_Exercise instructions_: Look below for the line containing "left knee: (1376, 1285, 9)"; from there through the line containing "left knee: (1435, 1278, 0)", both lines included, please set down each line exactly and nothing else.

★ ★ ★

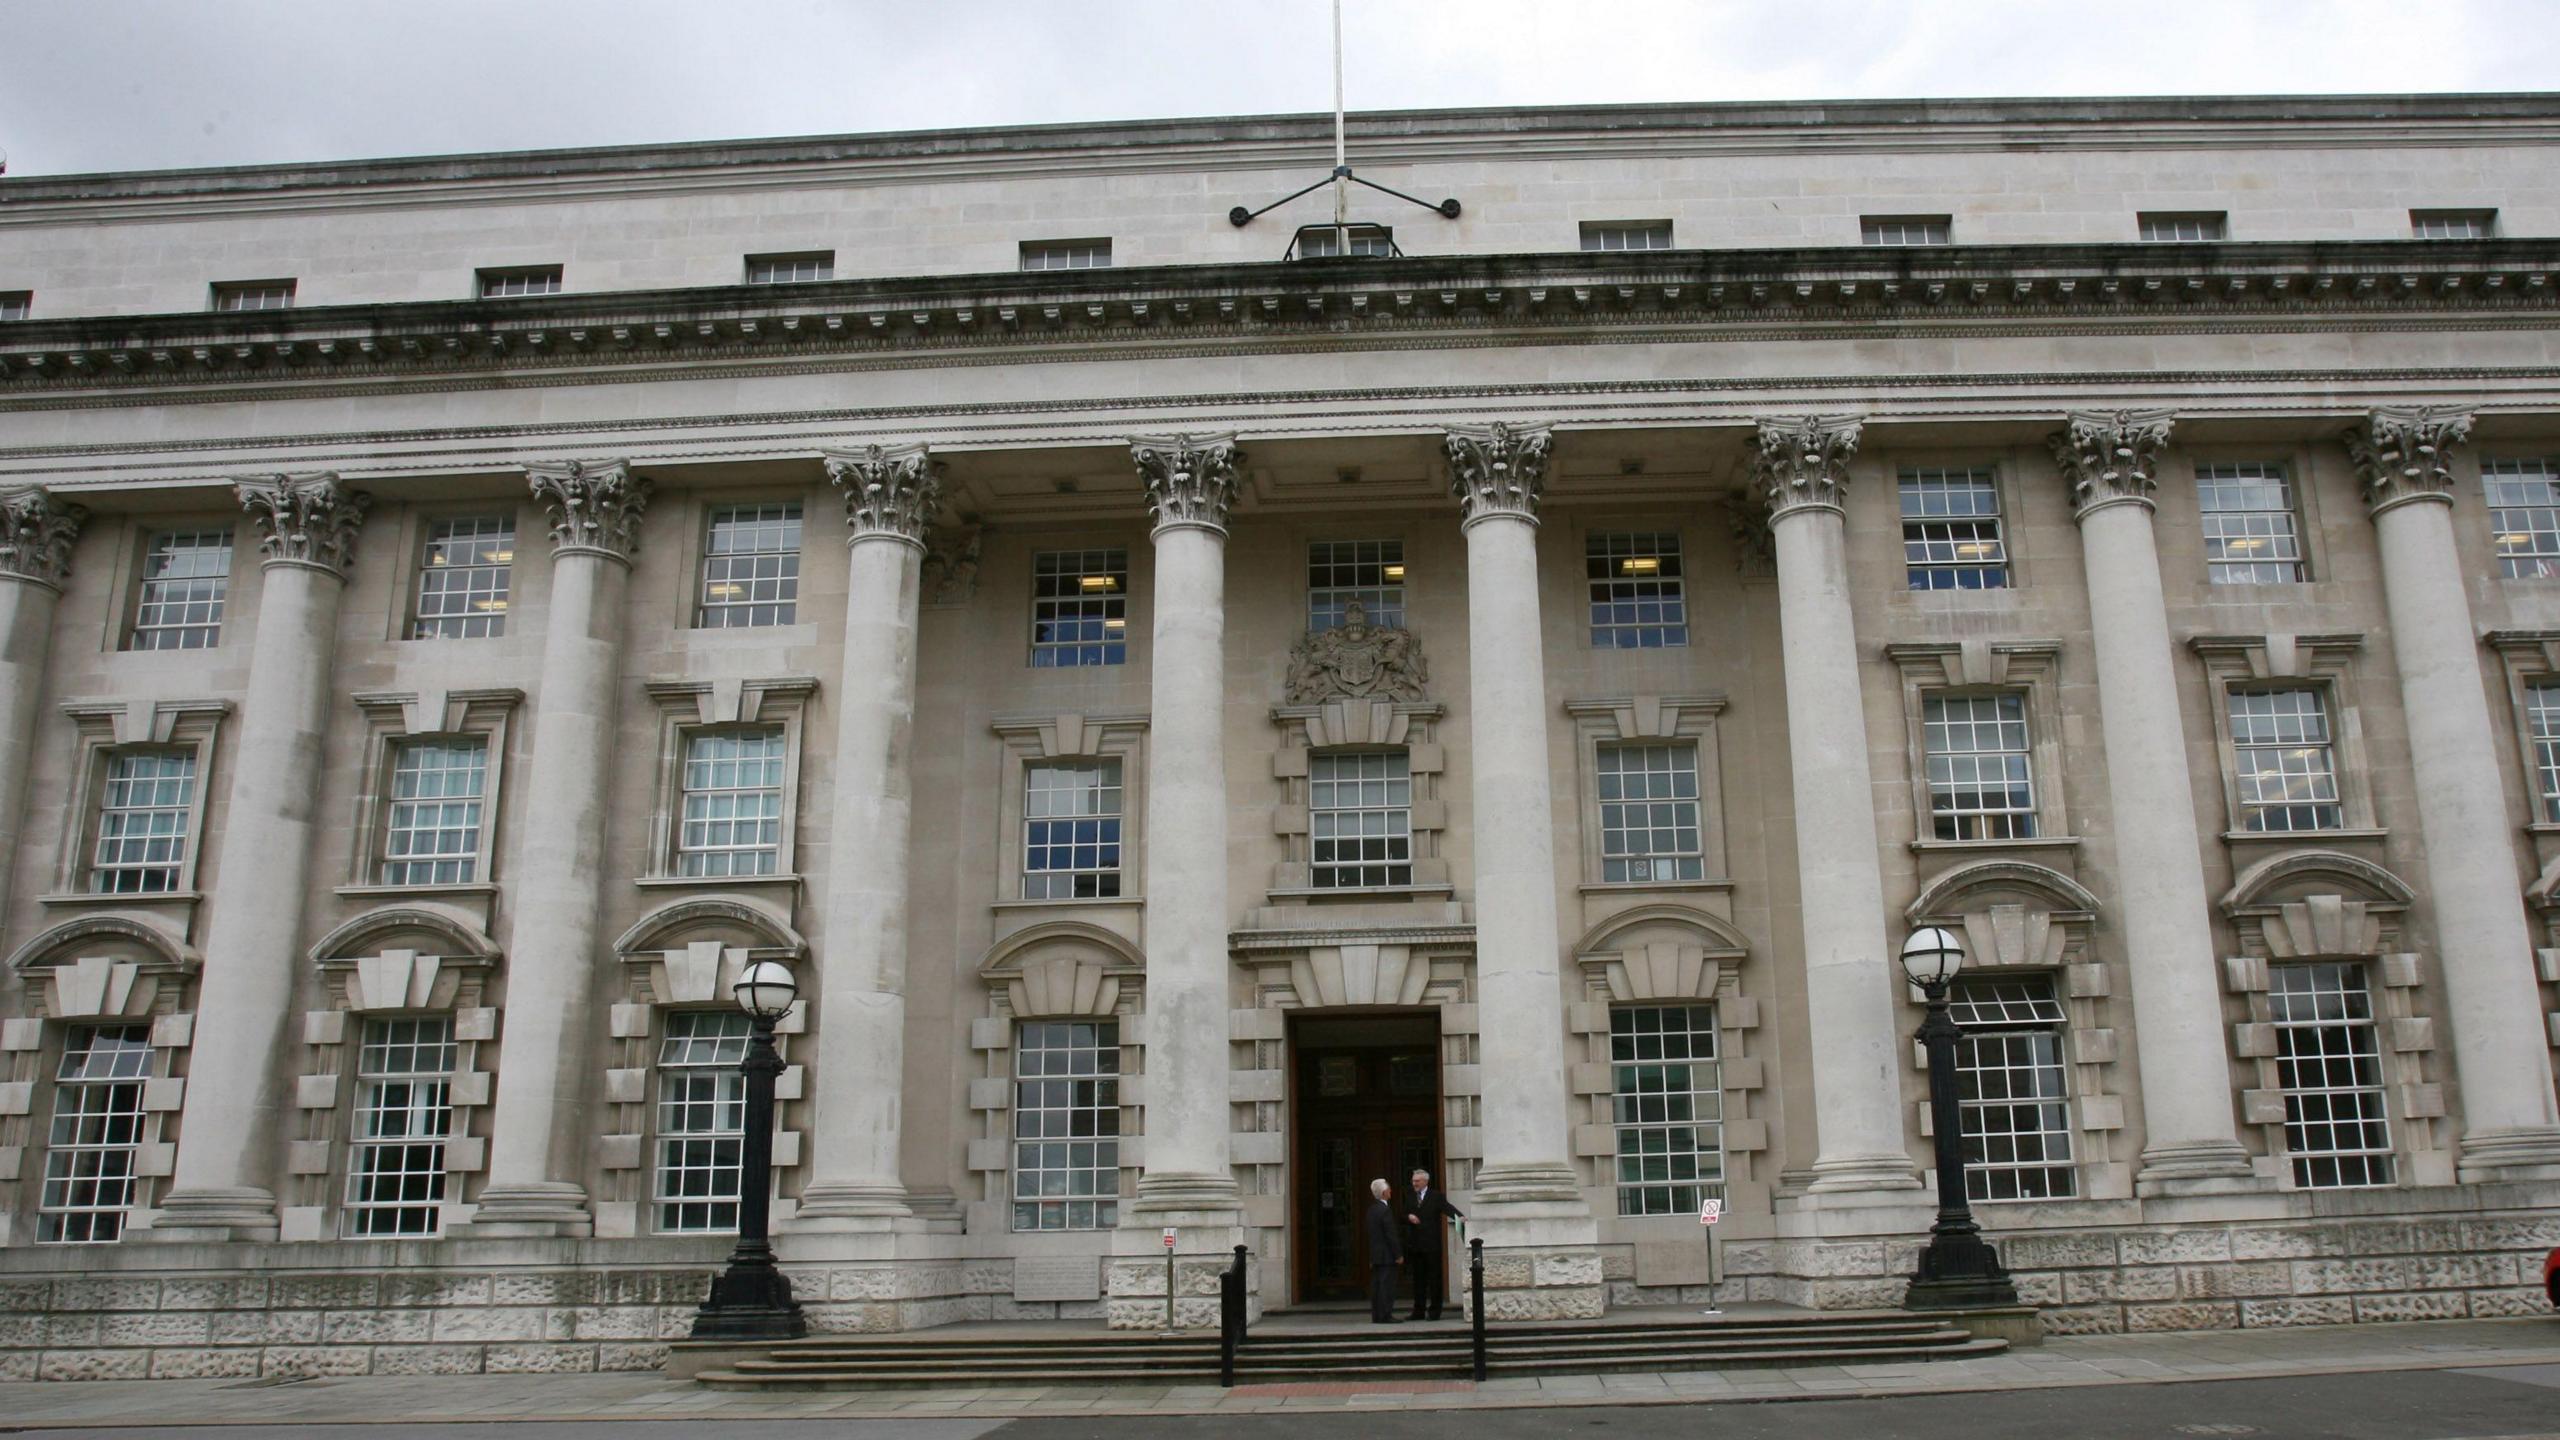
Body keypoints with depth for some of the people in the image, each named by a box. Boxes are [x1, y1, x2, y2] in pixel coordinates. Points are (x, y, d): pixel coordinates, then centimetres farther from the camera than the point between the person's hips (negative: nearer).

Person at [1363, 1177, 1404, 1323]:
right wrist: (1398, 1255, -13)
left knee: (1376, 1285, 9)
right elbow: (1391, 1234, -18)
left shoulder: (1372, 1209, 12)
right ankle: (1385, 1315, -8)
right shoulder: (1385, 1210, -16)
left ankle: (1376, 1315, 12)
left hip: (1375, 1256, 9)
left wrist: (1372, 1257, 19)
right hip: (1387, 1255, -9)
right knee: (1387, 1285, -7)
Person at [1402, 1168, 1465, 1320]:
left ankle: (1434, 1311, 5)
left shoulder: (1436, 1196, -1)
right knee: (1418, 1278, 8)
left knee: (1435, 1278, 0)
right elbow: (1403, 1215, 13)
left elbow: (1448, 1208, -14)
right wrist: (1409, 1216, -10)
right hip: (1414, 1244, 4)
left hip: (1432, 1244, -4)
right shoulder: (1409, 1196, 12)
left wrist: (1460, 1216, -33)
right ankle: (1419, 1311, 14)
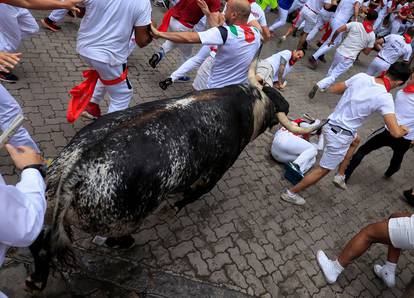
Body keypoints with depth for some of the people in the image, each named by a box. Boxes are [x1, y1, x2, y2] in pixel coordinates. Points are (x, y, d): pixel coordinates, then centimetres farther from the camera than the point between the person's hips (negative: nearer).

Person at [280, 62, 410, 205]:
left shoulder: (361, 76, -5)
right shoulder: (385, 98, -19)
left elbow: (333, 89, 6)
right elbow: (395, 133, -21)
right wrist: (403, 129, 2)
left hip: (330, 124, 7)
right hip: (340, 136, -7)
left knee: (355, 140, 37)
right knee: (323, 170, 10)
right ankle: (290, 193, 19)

★ ★ ★

_Solution_:
left knee: (1376, 1285, 9)
right elbow: (1391, 1234, -18)
left shoulder: (1372, 1209, 12)
right ankle: (1385, 1315, -8)
right shoulder: (1385, 1210, -16)
left ankle: (1376, 1315, 12)
left hip: (1375, 1256, 9)
left wrist: (1372, 1257, 19)
right hip: (1387, 1255, -9)
right knee: (1387, 1285, -7)
Person at [1402, 1168, 1465, 1320]:
left ankle: (1434, 1311, 5)
left shoulder: (1436, 1196, -1)
right knee: (1418, 1278, 8)
left knee: (1435, 1278, 0)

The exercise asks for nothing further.